The present study is not without limitations. Its primary limitation is that it provides a static, snapshot assessment of robotic training in a single, although broad, cohort. Longitudinal studies to assess the impact of the training programme on robotic skill acquisition are needed. Another limitation may be the lack of comparison of deconstructed skills across methods. This is a limitation of today's robotic training tools, i.e. the lack of equally developed assessment metrics. For example, current limitations of virtual reality simulation prevent certain skills comparisons (i.e. suturing and realistic tissue deformation). Furthermore, inanimate task training, even the FLS, presently lack validated complex metrics apart from time and the register of errors. We expect that with growing attention and sophistication in training tools, these limitations will be addressed. The present study provides a global comparative assessment of skills.
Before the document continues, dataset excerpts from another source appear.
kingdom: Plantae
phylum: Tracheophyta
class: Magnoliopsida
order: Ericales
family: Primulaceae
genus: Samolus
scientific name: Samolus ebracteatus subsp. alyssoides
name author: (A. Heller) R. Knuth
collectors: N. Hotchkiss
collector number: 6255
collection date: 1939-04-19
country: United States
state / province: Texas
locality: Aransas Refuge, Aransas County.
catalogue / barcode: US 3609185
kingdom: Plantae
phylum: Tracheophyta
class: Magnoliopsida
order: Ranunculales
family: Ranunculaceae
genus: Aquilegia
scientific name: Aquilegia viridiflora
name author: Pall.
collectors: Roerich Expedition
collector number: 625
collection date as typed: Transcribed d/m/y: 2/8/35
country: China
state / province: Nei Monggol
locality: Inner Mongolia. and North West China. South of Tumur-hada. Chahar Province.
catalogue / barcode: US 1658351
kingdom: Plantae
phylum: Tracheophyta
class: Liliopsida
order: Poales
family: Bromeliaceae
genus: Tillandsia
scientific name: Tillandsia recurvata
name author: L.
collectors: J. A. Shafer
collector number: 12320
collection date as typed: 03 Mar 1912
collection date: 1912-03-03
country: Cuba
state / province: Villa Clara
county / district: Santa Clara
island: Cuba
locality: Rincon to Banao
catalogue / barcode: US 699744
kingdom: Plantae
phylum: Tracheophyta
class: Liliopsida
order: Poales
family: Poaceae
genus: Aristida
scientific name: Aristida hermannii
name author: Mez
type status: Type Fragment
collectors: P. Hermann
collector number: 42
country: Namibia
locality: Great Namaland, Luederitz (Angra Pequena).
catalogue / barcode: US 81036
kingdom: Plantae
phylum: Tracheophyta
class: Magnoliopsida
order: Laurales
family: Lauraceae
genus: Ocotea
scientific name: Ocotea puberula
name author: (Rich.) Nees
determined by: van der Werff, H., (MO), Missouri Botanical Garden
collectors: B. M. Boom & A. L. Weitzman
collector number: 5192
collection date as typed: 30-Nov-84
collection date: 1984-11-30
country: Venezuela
Efforts to integrate a robotics training programme with didactic and cognitive components are under way, with incorporation of the three methods and where trainee performance is prospectively tracked over time. As minimum standards of proficiency are defined, the tools used in the present study may assist in establishing benchmarks for competency and credentialing for robotic surgical privileging. Further validation of the cross-method concept is actively being pursued with broader application across multiple novel training platforms.
In conclusion, the present findings externally confirm the construct validity of the featured training methods and demonstrate a significant performance correlation across virtual reality, inanimate, and in vivo settings. We present the concept of cross-method validation of individual training tasks, which may provide a method of comparatively evaluating novel tools developed for robotic surgery training.